Prompt =
Copy out each line below verbatim, skipping any picture.

Given data =
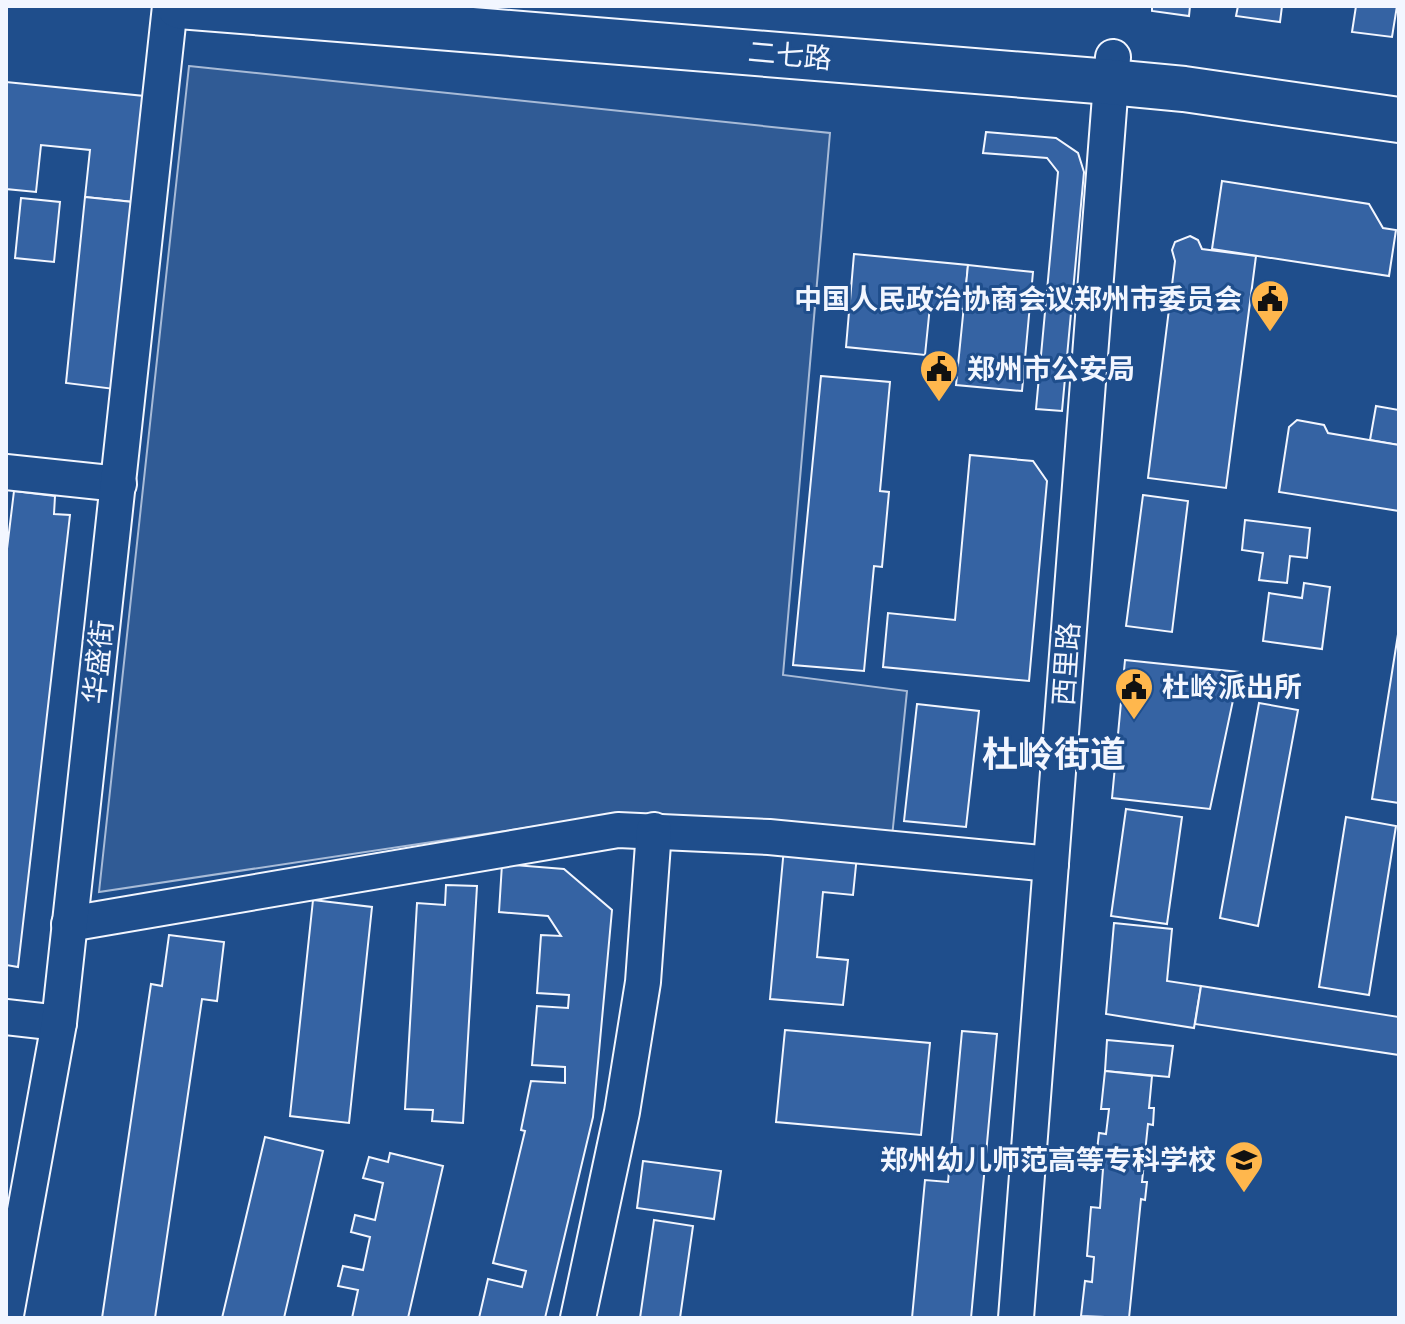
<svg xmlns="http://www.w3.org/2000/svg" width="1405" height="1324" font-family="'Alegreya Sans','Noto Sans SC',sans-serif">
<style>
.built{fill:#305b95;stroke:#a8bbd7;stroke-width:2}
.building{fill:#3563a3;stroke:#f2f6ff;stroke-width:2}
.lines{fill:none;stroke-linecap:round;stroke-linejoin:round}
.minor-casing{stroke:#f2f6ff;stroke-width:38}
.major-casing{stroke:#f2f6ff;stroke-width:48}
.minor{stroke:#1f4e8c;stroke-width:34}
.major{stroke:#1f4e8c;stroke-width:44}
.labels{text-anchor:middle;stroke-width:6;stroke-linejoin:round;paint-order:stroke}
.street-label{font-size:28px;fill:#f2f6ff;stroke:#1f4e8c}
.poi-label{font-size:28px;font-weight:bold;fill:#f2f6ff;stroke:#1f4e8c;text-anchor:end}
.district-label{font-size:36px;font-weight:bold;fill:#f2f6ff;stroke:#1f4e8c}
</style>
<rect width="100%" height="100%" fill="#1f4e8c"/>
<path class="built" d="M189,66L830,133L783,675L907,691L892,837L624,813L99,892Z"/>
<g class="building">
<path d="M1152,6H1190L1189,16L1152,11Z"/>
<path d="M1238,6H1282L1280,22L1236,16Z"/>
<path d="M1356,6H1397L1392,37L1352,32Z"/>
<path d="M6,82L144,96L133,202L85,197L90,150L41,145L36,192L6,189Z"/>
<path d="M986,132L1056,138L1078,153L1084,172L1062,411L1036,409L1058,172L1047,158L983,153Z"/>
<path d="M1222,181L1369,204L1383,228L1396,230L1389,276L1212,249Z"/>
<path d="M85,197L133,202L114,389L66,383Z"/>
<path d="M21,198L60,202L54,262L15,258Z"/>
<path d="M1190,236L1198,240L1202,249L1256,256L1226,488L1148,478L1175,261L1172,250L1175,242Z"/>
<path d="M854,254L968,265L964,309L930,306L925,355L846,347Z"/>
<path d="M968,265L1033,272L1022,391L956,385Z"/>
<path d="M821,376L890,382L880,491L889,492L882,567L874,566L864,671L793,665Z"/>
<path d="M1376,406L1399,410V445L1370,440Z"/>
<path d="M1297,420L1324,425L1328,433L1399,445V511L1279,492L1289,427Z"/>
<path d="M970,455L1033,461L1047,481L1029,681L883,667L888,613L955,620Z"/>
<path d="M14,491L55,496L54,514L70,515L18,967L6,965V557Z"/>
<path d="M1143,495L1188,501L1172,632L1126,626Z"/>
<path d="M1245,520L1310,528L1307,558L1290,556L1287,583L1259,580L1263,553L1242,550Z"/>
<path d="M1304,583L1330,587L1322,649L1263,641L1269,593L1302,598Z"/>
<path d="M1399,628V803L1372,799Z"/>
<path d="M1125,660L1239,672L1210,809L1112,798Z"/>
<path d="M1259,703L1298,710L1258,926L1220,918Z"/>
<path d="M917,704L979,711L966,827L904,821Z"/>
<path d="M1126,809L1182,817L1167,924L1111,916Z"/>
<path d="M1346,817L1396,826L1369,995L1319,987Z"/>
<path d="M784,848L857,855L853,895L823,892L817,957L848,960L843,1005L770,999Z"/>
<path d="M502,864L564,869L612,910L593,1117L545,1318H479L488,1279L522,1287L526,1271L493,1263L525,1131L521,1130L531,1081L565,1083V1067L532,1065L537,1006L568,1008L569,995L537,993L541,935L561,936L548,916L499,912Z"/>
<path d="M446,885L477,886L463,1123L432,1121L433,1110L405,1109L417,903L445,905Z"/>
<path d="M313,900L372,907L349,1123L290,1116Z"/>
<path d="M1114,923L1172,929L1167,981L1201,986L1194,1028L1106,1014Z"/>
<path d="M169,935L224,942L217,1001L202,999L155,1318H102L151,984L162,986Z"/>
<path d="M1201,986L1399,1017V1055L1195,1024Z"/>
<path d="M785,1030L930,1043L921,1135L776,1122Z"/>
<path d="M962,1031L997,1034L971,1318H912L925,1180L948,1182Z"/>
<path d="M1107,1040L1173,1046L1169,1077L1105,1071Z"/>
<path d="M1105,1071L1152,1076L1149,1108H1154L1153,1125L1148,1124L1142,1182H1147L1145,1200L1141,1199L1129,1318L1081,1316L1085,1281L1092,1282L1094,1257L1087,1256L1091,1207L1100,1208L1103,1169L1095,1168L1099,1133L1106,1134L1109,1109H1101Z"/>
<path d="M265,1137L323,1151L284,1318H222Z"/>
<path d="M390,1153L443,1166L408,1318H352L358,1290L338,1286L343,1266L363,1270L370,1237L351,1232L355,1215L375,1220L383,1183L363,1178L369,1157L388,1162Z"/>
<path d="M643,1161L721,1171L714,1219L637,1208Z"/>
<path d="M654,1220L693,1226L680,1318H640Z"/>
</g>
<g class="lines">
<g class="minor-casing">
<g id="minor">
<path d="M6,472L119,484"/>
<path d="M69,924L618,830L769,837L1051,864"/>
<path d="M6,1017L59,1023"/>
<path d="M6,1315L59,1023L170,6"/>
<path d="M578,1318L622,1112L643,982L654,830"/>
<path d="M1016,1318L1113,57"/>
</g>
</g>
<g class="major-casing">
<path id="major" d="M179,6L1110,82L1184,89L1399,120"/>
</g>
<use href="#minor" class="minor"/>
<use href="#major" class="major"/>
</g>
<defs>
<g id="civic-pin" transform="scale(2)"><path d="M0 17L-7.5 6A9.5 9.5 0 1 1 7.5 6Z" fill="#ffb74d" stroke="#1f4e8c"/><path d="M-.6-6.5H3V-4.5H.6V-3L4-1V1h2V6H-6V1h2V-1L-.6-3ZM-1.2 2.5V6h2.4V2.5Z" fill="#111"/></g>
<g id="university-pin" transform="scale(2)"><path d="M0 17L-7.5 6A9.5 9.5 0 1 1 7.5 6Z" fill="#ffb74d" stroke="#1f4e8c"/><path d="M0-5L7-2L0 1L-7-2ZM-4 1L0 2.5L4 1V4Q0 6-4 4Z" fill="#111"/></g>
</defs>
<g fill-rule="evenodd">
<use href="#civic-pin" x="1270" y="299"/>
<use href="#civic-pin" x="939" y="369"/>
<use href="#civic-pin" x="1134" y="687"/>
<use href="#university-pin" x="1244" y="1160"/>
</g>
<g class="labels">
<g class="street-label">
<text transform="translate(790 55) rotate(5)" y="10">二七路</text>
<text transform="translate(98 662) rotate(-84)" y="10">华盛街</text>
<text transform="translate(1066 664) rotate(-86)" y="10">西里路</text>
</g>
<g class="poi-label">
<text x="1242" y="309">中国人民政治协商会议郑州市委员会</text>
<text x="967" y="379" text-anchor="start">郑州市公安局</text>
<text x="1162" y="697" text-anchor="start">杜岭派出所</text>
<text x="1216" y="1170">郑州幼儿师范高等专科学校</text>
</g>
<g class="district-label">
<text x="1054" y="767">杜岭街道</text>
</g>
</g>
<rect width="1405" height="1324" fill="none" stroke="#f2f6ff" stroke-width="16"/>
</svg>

Exercise answer =
<svg xmlns="http://www.w3.org/2000/svg" width="1405" height="1324" font-family="'Alegreya Sans','Noto Sans SC',sans-serif">
<style>
.built{fill:#305b95;stroke:#a8bbd7;stroke-width:2}
.building{fill:#3563a3;stroke:#f2f6ff;stroke-width:2}
.lines{fill:none;stroke-linecap:round;stroke-linejoin:round}
.minor-casing{stroke:#f2f6ff;stroke-width:38}
.major-casing{stroke:#f2f6ff;stroke-width:48}
.minor{stroke:#1f4e8c;stroke-width:34}
.major{stroke:#1f4e8c;stroke-width:44}
.labels{text-anchor:middle;stroke-width:6;stroke-linejoin:round;paint-order:stroke}
.street-label{font-size:28px;fill:#f2f6ff;stroke:#1f4e8c}
.poi-label{font-size:28px;font-weight:bold;fill:#f2f6ff;stroke:#1f4e8c;text-anchor:end}
.district-label{font-size:36px;font-weight:bold;fill:#f2f6ff;stroke:#1f4e8c}
</style>
<rect width="100%" height="100%" fill="#1f4e8c"/>
<path class="built" d="M189,66L830,133L783,675L907,691L892,837L624,813L99,892Z"/>
<g class="building">
<path d="M1152,6H1190L1189,16L1152,11Z"/>
<path d="M1238,6H1282L1280,22L1236,16Z"/>
<path d="M1356,6H1397L1392,37L1352,32Z"/>
<path d="M6,82L144,96L133,202L85,197L90,150L41,145L36,192L6,189Z"/>
<path d="M986,132L1056,138L1078,153L1084,172L1062,411L1036,409L1058,172L1047,158L983,153Z"/>
<path d="M1222,181L1369,204L1383,228L1396,230L1389,276L1212,249Z"/>
<path d="M85,197L133,202L114,389L66,383Z"/>
<path d="M21,198L60,202L54,262L15,258Z"/>
<path d="M1190,236L1198,240L1202,249L1256,256L1226,488L1148,478L1175,261L1172,250L1175,242Z"/>
<path d="M854,254L968,265L964,309L930,306L925,355L846,347Z"/>
<path d="M968,265L1033,272L1022,391L956,385Z"/>
<path d="M821,376L890,382L880,491L889,492L882,567L874,566L864,671L793,665Z"/>
<path d="M1376,406L1399,410V445L1370,440Z"/>
<path d="M1297,420L1324,425L1328,433L1399,445V511L1279,492L1289,427Z"/>
<path d="M970,455L1033,461L1047,481L1029,681L883,667L888,613L955,620Z"/>
<path d="M14,491L55,496L54,514L70,515L18,967L6,965V557Z"/>
<path d="M1143,495L1188,501L1172,632L1126,626Z"/>
<path d="M1245,520L1310,528L1307,558L1290,556L1287,583L1259,580L1263,553L1242,550Z"/>
<path d="M1304,583L1330,587L1322,649L1263,641L1269,593L1302,598Z"/>
<path d="M1399,628V803L1372,799Z"/>
<path d="M1125,660L1239,672L1210,809L1112,798Z"/>
<path d="M1259,703L1298,710L1258,926L1220,918Z"/>
<path d="M917,704L979,711L966,827L904,821Z"/>
<path d="M1126,809L1182,817L1167,924L1111,916Z"/>
<path d="M1346,817L1396,826L1369,995L1319,987Z"/>
<path d="M784,848L857,855L853,895L823,892L817,957L848,960L843,1005L770,999Z"/>
<path d="M502,864L564,869L612,910L593,1117L545,1318H479L488,1279L522,1287L526,1271L493,1263L525,1131L521,1130L531,1081L565,1083V1067L532,1065L537,1006L568,1008L569,995L537,993L541,935L561,936L548,916L499,912Z"/>
<path d="M446,885L477,886L463,1123L432,1121L433,1110L405,1109L417,903L445,905Z"/>
<path d="M313,900L372,907L349,1123L290,1116Z"/>
<path d="M1114,923L1172,929L1167,981L1201,986L1194,1028L1106,1014Z"/>
<path d="M169,935L224,942L217,1001L202,999L155,1318H102L151,984L162,986Z"/>
<path d="M1201,986L1399,1017V1055L1195,1024Z"/>
<path d="M785,1030L930,1043L921,1135L776,1122Z"/>
<path d="M962,1031L997,1034L971,1318H912L925,1180L948,1182Z"/>
<path d="M1107,1040L1173,1046L1169,1077L1105,1071Z"/>
<path d="M1105,1071L1152,1076L1149,1108H1154L1153,1125L1148,1124L1142,1182H1147L1145,1200L1141,1199L1129,1318L1081,1316L1085,1281L1092,1282L1094,1257L1087,1256L1091,1207L1100,1208L1103,1169L1095,1168L1099,1133L1106,1134L1109,1109H1101Z"/>
<path d="M265,1137L323,1151L284,1318H222Z"/>
<path d="M390,1153L443,1166L408,1318H352L358,1290L338,1286L343,1266L363,1270L370,1237L351,1232L355,1215L375,1220L383,1183L363,1178L369,1157L388,1162Z"/>
<path d="M643,1161L721,1171L714,1219L637,1208Z"/>
<path d="M654,1220L693,1226L680,1318H640Z"/>
</g>
<g class="lines">
<g class="minor-casing">
<g id="minor">
<path d="M6,472L119,484"/>
<path d="M69,924L618,830L769,837L1051,864"/>
<path d="M6,1017L59,1023"/>
<path d="M6,1315L59,1023L170,6"/>
<path d="M578,1318L622,1112L643,982L654,830"/>
<path d="M1016,1318L1113,57"/>
</g>
</g>
<g class="major-casing">
<path id="major" d="M179,6L1110,82L1184,89L1399,120"/>
</g>
<use href="#minor" class="minor"/>
<use href="#major" class="major"/>
</g>
<defs>
<g id="civic-pin" transform="scale(2)"><path d="M0 17L-7.5 6A9.5 9.5 0 1 1 7.5 6Z" fill="#ffb74d" stroke="#1f4e8c"/><path d="M-.6-6.5H3V-4.5H.6V-3L4-1V1h2V6H-6V1h2V-1L-.6-3ZM-1.2 2.5V6h2.4V2.5Z" fill="#111"/></g>
<g id="university-pin" transform="scale(2)"><path d="M0 17L-7.5 6A9.5 9.5 0 1 1 7.5 6Z" fill="#ffb74d" stroke="#1f4e8c"/><path d="M0-5L7-2L0 1L-7-2ZM-4 1L0 2.5L4 1V4Q0 6-4 4Z" fill="#111"/></g>
</defs>
<g fill-rule="evenodd">
<use href="#civic-pin" x="1270" y="299"/>
<use href="#civic-pin" x="939" y="369"/>
<use href="#civic-pin" x="1134" y="687"/>
<use href="#university-pin" x="1244" y="1160"/>
</g>
<g class="labels">
<g class="street-label">
<text transform="translate(790 55) rotate(5)" y="10">二七路</text>
<text transform="translate(98 662) rotate(-84)" y="10">华盛街</text>
<text transform="translate(1066 664) rotate(-86)" y="10">西里路</text>
</g>
<g class="poi-label">
<text x="1242" y="309">中国人民政治协商会议郑州市委员会</text>
<text x="967" y="379" text-anchor="start">郑州市公安局</text>
<text x="1162" y="697" text-anchor="start">杜岭派出所</text>
<text x="1216" y="1170">郑州幼儿师范高等专科学校</text>
</g>
<g class="district-label">
<text x="1054" y="767">杜岭街道</text>
</g>
</g>
<rect width="1405" height="1324" fill="none" stroke="#f2f6ff" stroke-width="16"/>
</svg>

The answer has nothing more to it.